A group of guys who play basketball together are having female trouble: Dominic (Michael Ealy) a wannabe chef pursues a snooty, aloof lawyer (Taraji P. Henson). Jeremy (Jerry Ferrara) can’t let go of his adolescent video games and it annoys his ambitious live-in girlfriend Kristen (Gabrielle Union). Zeke (Romany Malco) is a serial playboy but he has met his match in Mya (Meagan Good) who has a 90-day, no-sex rule. Michael (Terrence Jenkins) loves his new lady friend Candance (Regina Hall) to the dismay of his overbearing mom (Jenifer Lewis). Bennett (Gary Owen) is happily married, but Cedric (Kevin Hart) is going through a messy divorce.
The guys think they have it over the ladies until the smarter sex gets combat tips from Steve Harvey’s relationship guide book “Act Like a Lady,” Think Like a Man.” It’s like a tsunami has swept the boys’ mojo out to sea. They’re at a complete loss as the ladies make their power play. They need a plan.

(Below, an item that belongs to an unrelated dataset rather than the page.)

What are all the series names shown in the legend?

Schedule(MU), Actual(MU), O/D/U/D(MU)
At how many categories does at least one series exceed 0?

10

The great success of Harvey’s best-selling how-to book makes this romantic comedy one of the most highly anticipated screen adaptations of the year. In some ways the movie does not disappoint, but be prepared for its non-traditional storytelling: Cedric narrates. Steve Harvey interjects advice “Until you get into the mind of a man, you can not get into the game.” There are sequences in which male characters act like a pack of wolves and the females like cunning lionesses. There are romantic scenes, misguided relationships, and personal dramas. Don’t get too put off by the hodge podge format, just sit back and enjoy the ride.

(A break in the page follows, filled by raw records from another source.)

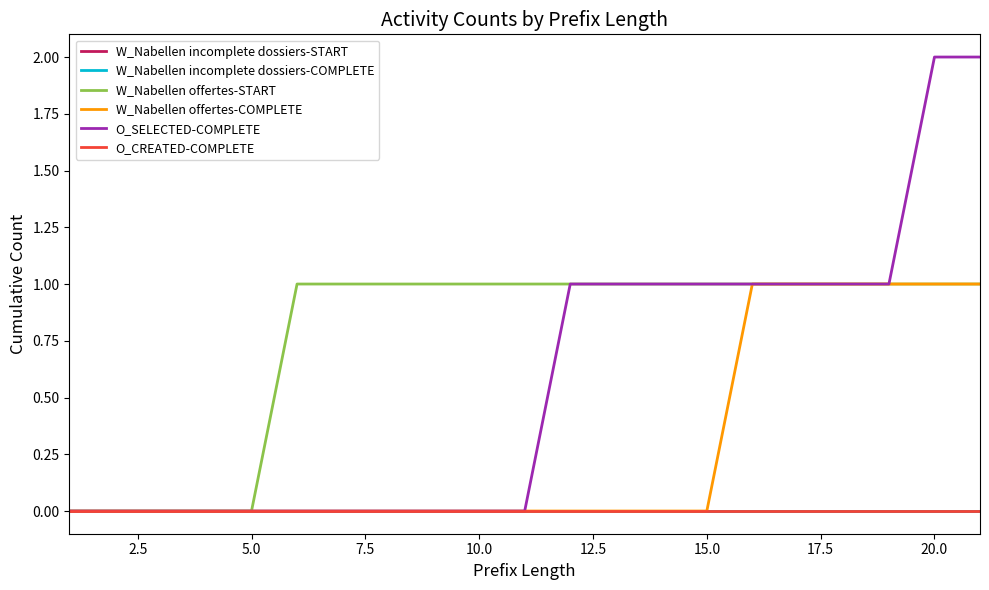

Does the chart display data point markers on the line(s)?

No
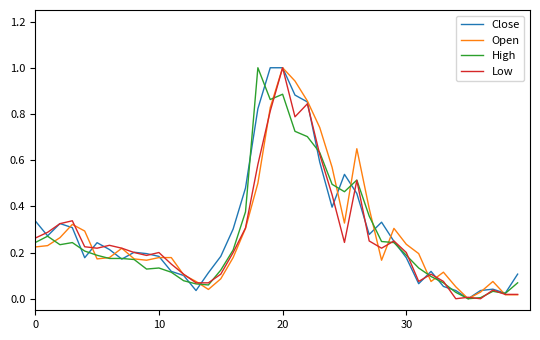

What is the greatest value displayed?

1.0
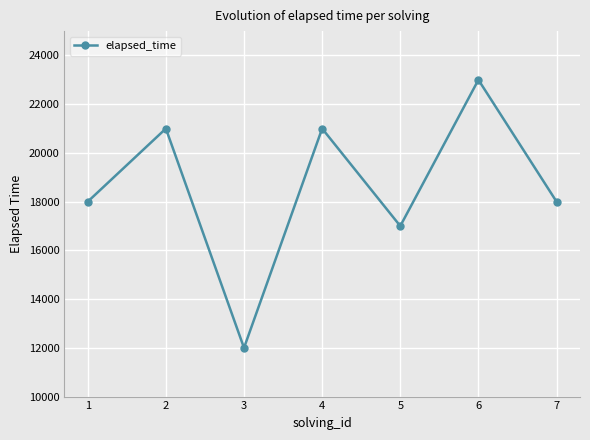

What value does the data have at 6?

23000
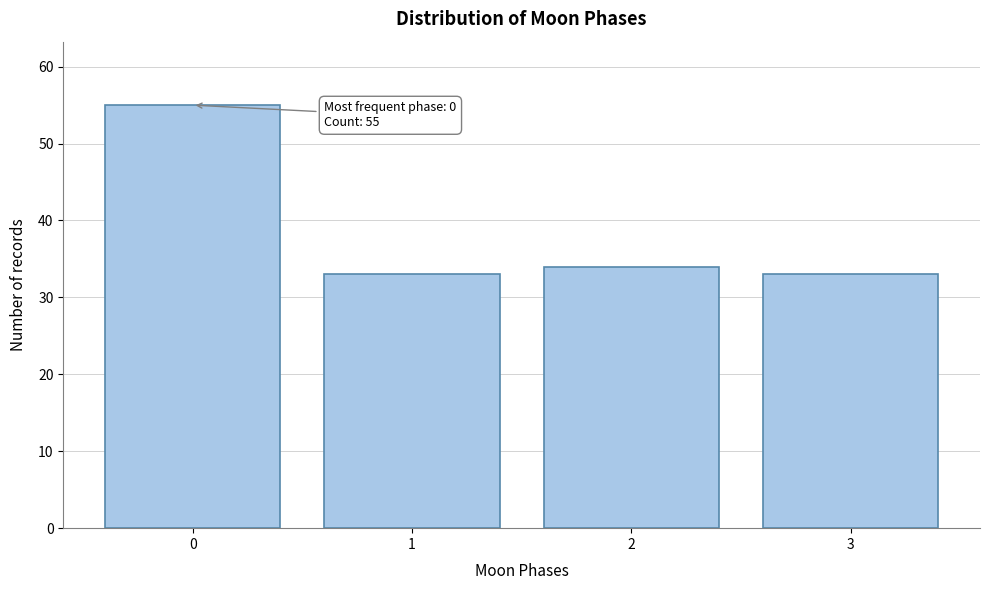

Reading left to right, extract all data points from this chart.

0=55	1=33	2=34	3=33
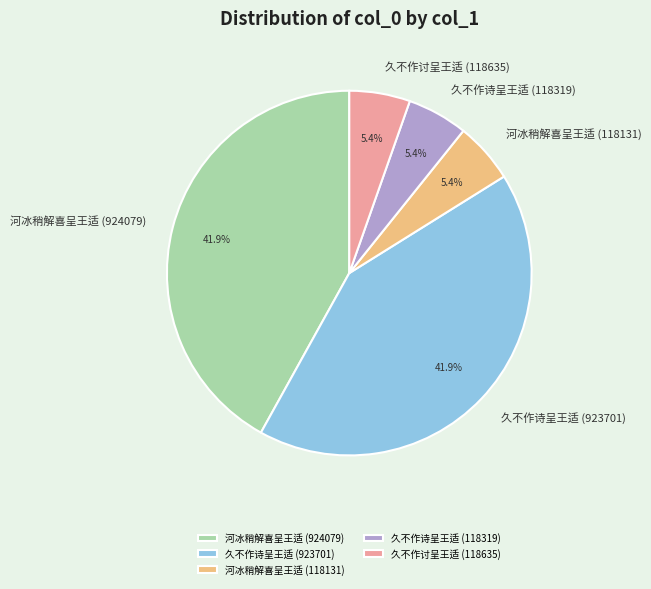

Which has a higher value, 河冰稍解喜呈王适 (118131) or 久不作诗呈王适 (923701)?

久不作诗呈王适 (923701)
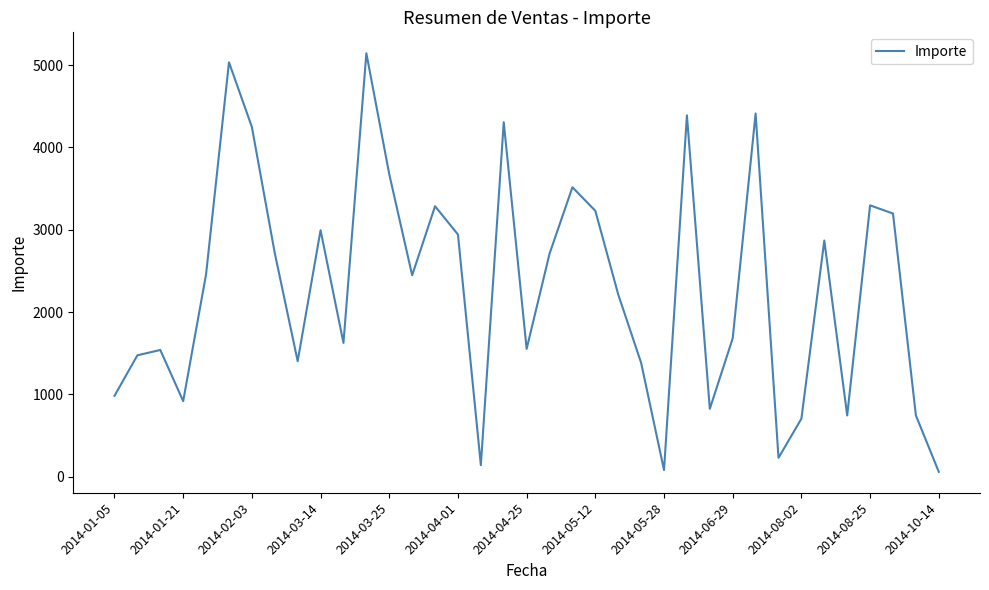

Does the chart have visible grid lines?

No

Writers Keith Merryman and David A. Newman, who co-wrote “Friends With Benefits,” bring the spirit of the book to life with cliché characters that establish archetypes. The guys are figments of males you might know, but more superficial. On the other hand, while typical female concerns are depicted, you probably don’t know women this conniving. Just keep in mind that reality has little to do with this film. If you’re looking for real advice about love, relationships and the opposite sex, call Dr. Phil.
Director Tim Story proved adept at channeling the spirit of black male hood in the movie “Barbershop.” Under his tutelage, and that of editor Peter S. Elliot, scenes jerk and flow awkwardly at times. However overall, he gives the sly banter and repartee a rhythm, creates a consistent tone and moves the proceedings along to a warmhearted and surprisingly touching ending.
The comic, ensemble performances balance each other nicely; Jenifer Lewis is deliciously evil, Kevin Hart is funny as the put-upon short guy and Michael Ealy occasionally smolders for the ladies. Surprising cameos by Kelly Rowland, Chris Brown and Wendy Williams add a spark.
“Think Like a Man” is a solid, comic date movie and surprisingly romantic.